[Consegna 1] Copia dal messaggio del forum, senza alcuna modifica, il passo che va da "Io sono un possessore" fino a "7...è una 7300!" compreso.
=== Testo in esame ===
Io sono un possessore di un nvidia geforce agp 7300 da 512, va da dio, ho i driver installati da portage ufficiali messi regolarmente....avevo un ati e me ne ha fatte partire di bestemmie per quei maledetti driver che non funzionavano bene...di fatto provando a emulare i giochi con wine si è notata una stravolgente differenza....comunque c'è una guida apposita per le schede nvidia quindi? la mia è della serie 7...è una 7300!

----------

## niugentoo

Recentemente ero riuscito a mettere il frame buffer, o meglio ora esiste anche il dispositivo /dev/fb0, ma mi funziona il frame buffer solo con alcuni temi, per esempio funziona con il tema gentoo, che non mi piace, funziona con il tema emergence, che non mi piace, anche perchè ha la scritta 2004.0 e non mi va bene, ho provato con livecd-2007.0 e non parte neanche la grafica con quello, forse non va bene il tema, perchè io con il livedvd di gentoo 2007.0 dovevo partire senza framebuffer sennò mi dava un bel fuoricampo, ho provato allora con il 2006.1 che con il livecd andava e partiva regolarmente con il framebuffer, succede che linux parte, ma senza nessuna schermata, mi scrive qualcosa tipo Not a jpeg images, qualcosa del genere, io ho letto che nel kernel ho attiva una cosa che non dovevo, domani provo a modificarla, ma non capisco però perchè con alcuni temi era partito se il problema poi si rivelerà quello.
===
[Consegna 2] Per favore, formatta come tabella Markdown le righe dei record, dalla riga con "right shoulder: (296, 267, -8)" fino alla fine dei record compresa, escludendo le righe vuote. Usa due colonne, "Numero" per il numero progressivo della riga e "Riga" per il suo testo.
=== Dati forniti ===
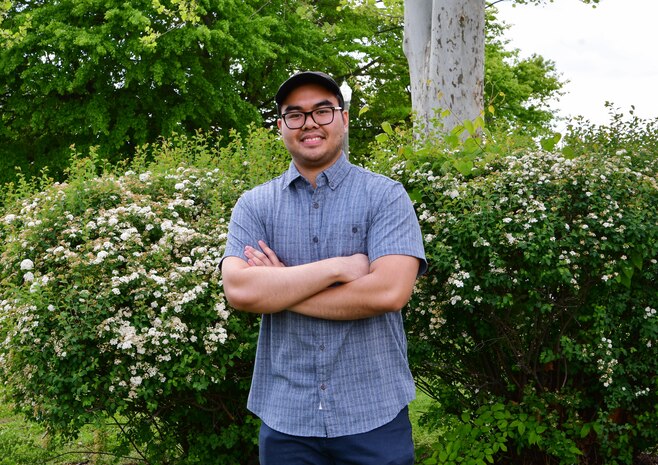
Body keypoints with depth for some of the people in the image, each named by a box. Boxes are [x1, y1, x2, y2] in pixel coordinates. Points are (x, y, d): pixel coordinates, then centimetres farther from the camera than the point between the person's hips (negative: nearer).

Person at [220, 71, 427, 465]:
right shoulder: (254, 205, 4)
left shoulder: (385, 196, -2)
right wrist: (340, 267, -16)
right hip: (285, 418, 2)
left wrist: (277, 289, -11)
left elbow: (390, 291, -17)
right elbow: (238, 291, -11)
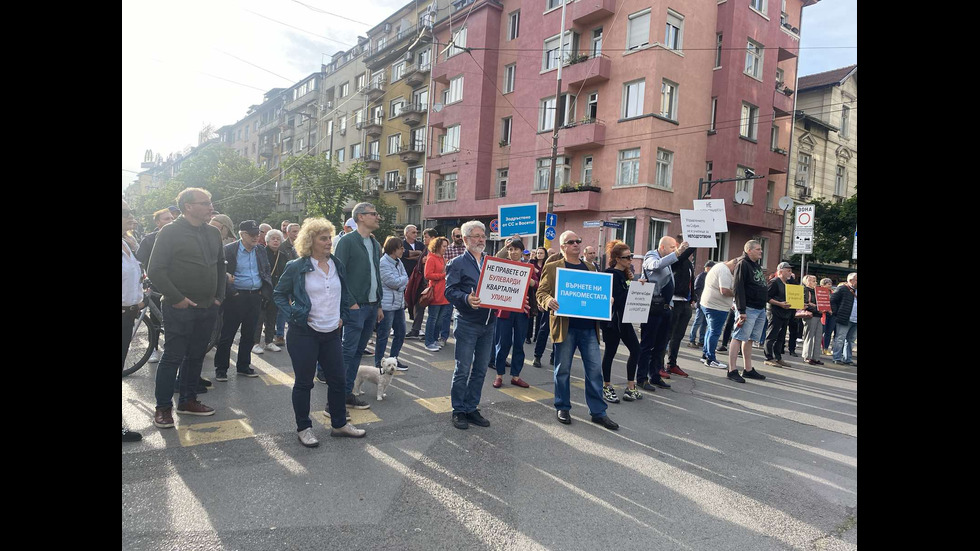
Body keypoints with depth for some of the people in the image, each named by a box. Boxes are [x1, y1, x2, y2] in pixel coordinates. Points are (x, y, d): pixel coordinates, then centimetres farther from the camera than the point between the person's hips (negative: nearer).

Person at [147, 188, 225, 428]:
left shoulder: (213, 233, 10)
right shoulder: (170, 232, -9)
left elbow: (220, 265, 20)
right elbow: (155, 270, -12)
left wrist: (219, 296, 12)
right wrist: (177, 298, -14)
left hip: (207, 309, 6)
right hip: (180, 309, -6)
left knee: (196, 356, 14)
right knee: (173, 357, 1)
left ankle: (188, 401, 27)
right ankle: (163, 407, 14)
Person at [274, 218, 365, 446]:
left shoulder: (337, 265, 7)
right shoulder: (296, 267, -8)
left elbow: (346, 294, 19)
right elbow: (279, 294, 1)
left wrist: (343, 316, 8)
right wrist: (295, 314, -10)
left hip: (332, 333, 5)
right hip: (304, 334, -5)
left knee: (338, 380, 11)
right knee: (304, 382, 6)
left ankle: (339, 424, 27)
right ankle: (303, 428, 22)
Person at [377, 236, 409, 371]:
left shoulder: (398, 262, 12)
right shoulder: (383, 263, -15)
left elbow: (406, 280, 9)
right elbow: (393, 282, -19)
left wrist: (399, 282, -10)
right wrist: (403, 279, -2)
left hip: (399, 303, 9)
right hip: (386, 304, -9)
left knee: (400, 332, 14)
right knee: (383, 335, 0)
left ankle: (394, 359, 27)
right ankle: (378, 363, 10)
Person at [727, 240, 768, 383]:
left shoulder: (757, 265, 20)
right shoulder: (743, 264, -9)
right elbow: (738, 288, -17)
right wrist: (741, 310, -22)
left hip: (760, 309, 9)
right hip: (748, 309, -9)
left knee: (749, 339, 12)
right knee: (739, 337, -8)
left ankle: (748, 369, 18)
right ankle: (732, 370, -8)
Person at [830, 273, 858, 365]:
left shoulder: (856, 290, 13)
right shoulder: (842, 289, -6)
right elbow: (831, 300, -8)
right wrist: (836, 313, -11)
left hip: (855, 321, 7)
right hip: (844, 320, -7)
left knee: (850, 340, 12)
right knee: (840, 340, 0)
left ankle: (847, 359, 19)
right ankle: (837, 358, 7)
===
[Risposta 1]
Io sono un possessore di un nvidia geforce agp 7300 da 512, va da dio, ho i driver installati da portage ufficiali messi regolarmente....avevo un ati e me ne ha fatte partire di bestemmie per quei maledetti driver che non funzionavano bene...di fatto provando a emulare i giochi con wine si è notata una stravolgente differenza....comunque c'è una guida apposita per le schede nvidia quindi? la mia è della serie 7...è una 7300!

[Risposta 2]
| Numero | Riga |
|---|---|
| 1 | right shoulder: (296, 267, -8) |
| 2 | left elbow: (346, 294, 19) |
| 3 | right elbow: (279, 294, 1) |
| 4 | left wrist: (343, 316, 8) |
| 5 | right wrist: (295, 314, -10) |
| 6 | left hip: (332, 333, 5) |
| 7 | right hip: (304, 334, -5) |
| 8 | left knee: (338, 380, 11) |
| 9 | right knee: (304, 382, 6) |
| 10 | left ankle: (339, 424, 27) |
| 11 | right ankle: (303, 428, 22) |
| 12 | Person at [377, 236, 409, 371]: |
| 13 | left shoulder: (398, 262, 12) |
| 14 | right shoulder: (383, 263, -15) |
| 15 | left elbow: (406, 280, 9) |
| 16 | right elbow: (393, 282, -19) |
| 17 | left wrist: (399, 282, -10) |
| 18 | right wrist: (403, 279, -2) |
| 19 | left hip: (399, 303, 9) |
| 20 | right hip: (386, 304, -9) |
| 21 | left knee: (400, 332, 14) |
| 22 | right knee: (383, 335, 0) |
| 23 | left ankle: (394, 359, 27) |
| 24 | right ankle: (378, 363, 10) |
| 25 | Person at [727, 240, 768, 383]: |
| 26 | left shoulder: (757, 265, 20) |
| 27 | right shoulder: (743, 264, -9) |
| 28 | right elbow: (738, 288, -17) |
| 29 | right wrist: (741, 310, -22) |
| 30 | left hip: (760, 309, 9) |
| 31 | right hip: (748, 309, -9) |
| 32 | left knee: (749, 339, 12) |
| 33 | right knee: (739, 337, -8) |
| 34 | left ankle: (748, 369, 18) |
| 35 | right ankle: (732, 370, -8) |
| 36 | Person at [830, 273, 858, 365]: |
| 37 | left shoulder: (856, 290, 13) |
| 38 | right shoulder: (842, 289, -6) |
| 39 | right elbow: (831, 300, -8) |
| 40 | right wrist: (836, 313, -11) |
| 41 | left hip: (855, 321, 7) |
| 42 | right hip: (844, 320, -7) |
| 43 | left knee: (850, 340, 12) |
| 44 | right knee: (840, 340, 0) |
| 45 | left ankle: (847, 359, 19) |
| 46 | right ankle: (837, 358, 7) |